Anche se sul sito c’era scritto che i nuovi follower sarebbero comparsi entro un giorno, non è successo niente. Abbiamo cercato di parlare con il loro misterioso servizio clienti, che continuava a dirci che era solo un problema tecnico. Due giorni dopo, i 1000 follower sono comparsi all’improvviso. Era perché continuavamo a insistere noi? Dopo qualche ricerca su diversi forum, abbiamo dedotto che fosse un problema comune. Instagram dà la caccia costante alle fabbriche di follower, che devono inventarsi nuovi trucchi per restare a galla.
Qualche giorno dopo, abbiamo ricevuto la nostra prima offerta da un brand. Il negozio per animali Aki-Oka ci ha offerto uno sconto a vita del 50 percento sui suoi prodotti se lo avessimo promosso su Instagram. Nei giorni seguenti, abbiamo ricevuto altre due offerte e un altro paio dopo il limite dei 30 giorni che ci eravamo dati per l’esperimento. Abbiamo finito per accettarne una da un negozio di T-shirt vegane, che ci ha appuntati come il loro “ambasciatore a quattro zampe.”

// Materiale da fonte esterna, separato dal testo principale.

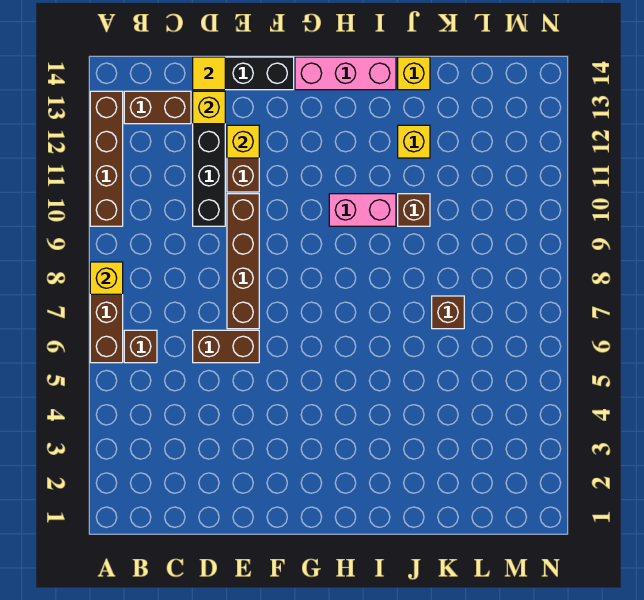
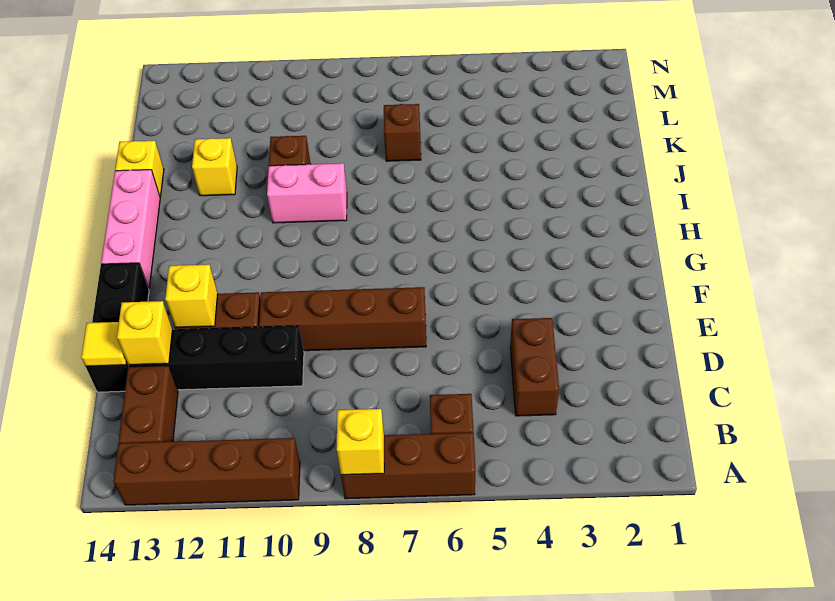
brown brick D6:E6 level 1 -> brown brick C4:D4 level 1
pink brick H10:I10 level 1 -> pink brick I9:I10 level 1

Ma Henri aveva ancora meno di 2000 follower e volevamo vedere se potevamo spingerci oltre. Abbiamo fatto altre ricerche e scoperto uno shop online super conveniente con un’opzione “ricarica”, ovvero: se qualcuno dei nostri follower era bannato da Instagram perché fake, il servizio prometteva di fornircene di nuovi. Abbiamo comprato 12.000 follower per 60 euro e aggiunto nel carrello qualche centinaio di like per solo 35 centesimi al centinaio. La consegna si è fatta aspettare qualche giorno—problemi tecnici, di nuovo. Ma alla fine, Henri era un nano influencer.
Con questa rinnovata fiducia in noi stessi, abbiamo deciso di fare il salto verso il mondo dei professionisti. Ci siamo iscritti in un paio di piattaforme online che accoppiano brand e influencer. Prima di mettere a contratto un nuovo cliente, queste agenzie chiedono di fornire i dati che mostrano la crescita della propria base di follower nel tempo, dove si trovano e quanto sono attivi.

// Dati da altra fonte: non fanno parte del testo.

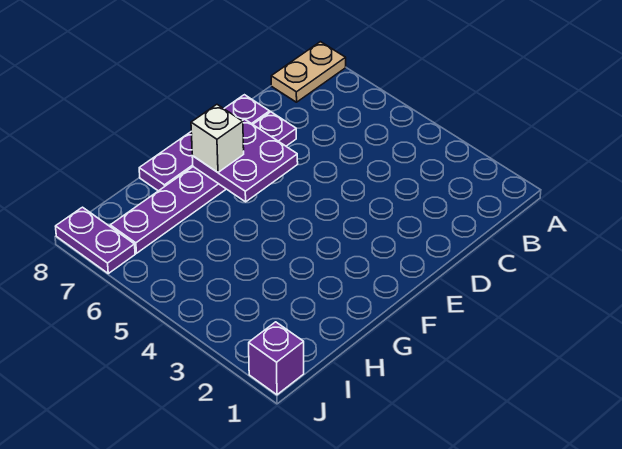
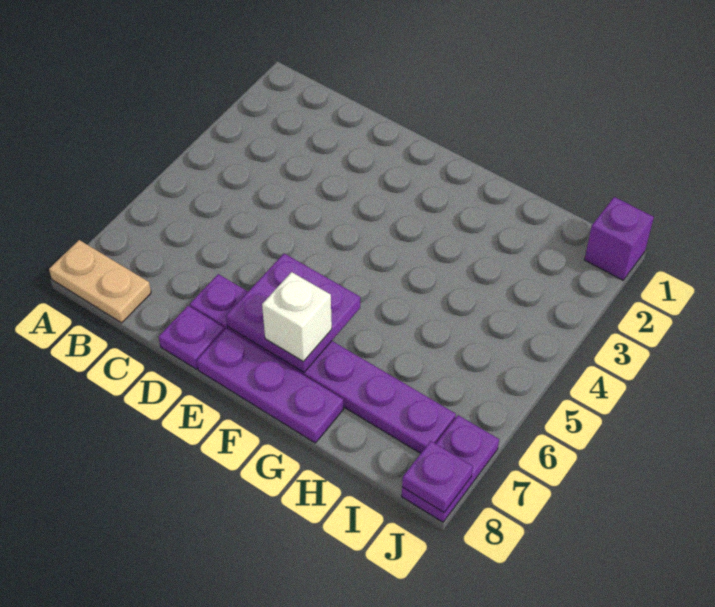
none -> purple plate J8 level 2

Non c’è voluto un genio per capire che i follower di Henri erano falsi: la maggior parte non aveva una foto profilo, gli username erano impersonali e strani e si trovavano a Istanbul, Delhi, Baku E Mumbai—non a Berlino, dove questo bravo cane vive. Al contempo, l’engagement rate di Henri, ovvero quanto i suoi follower interagiscono con i suoi post, non era così male. Era circa al 3 percento, che è una buona media per un influencer di Instagram. Sfortunatamente, non era abbastanza—e nessuna delle piattaforme contattate ci ha fatto un contratto.
L’ultima speranza di spremere un po’ di soldi dal povero Henri era il mercato nero, dove gli account di Instagram con grandi quantità di follower sono oggetto di compravendita. Ne abbiamo trovato uno su Telegram dove abbiamo incontrato uno dei rivenditori del gruppo, Amrit. Amrit ci ha aiutato per un po’, rispondendo volontariamente alle nostre domande sul suo giro di affari. Ha detto di essere un ragazzino e di vivere a Dubai, e che non voleva rivelare il suo vero nome.

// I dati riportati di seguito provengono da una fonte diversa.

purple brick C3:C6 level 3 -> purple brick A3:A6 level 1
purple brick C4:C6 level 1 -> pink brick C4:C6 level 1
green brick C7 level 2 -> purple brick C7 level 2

Gli abbiamo chiesto una perizia. Un account con 12.000 follower vale 100 dollari, ma il nostro ne aveva di falsi, quindi a suo avviso non valeva più di 30 dollari. Che è meno di quello che abbiamo investito, ma di certo abbiamo sbagliato noi qualcosa.
Alla fine, cercare di ingannare Instagram ha richiesto un sacco di impegno, tempo e pazienza—tutte cose che avremmo potuto investire nel fare questa cosa in modo legittimo. Allora perché le persone continuano a comprare follower falsi se non funzionano? Be’, alcuni influencer con un vero seguito arrotondano un po’ i numeri per stringere accordi commerciali più vantaggiosi. Se bari a piccole dosi è più difficile che qualcuno se ne accorga. Ma ci sono anche molte persone a cui non importa della fama e vogliono solo prendere in giro i propri amici.
Ovviamente, abbiamo deciso di non vendere il profilo di Henri, ma solo di terminare la sua carriera da dogfluencer. Alla fine Henri non ha bisogno di migliaia di like, solo di qualche coccola.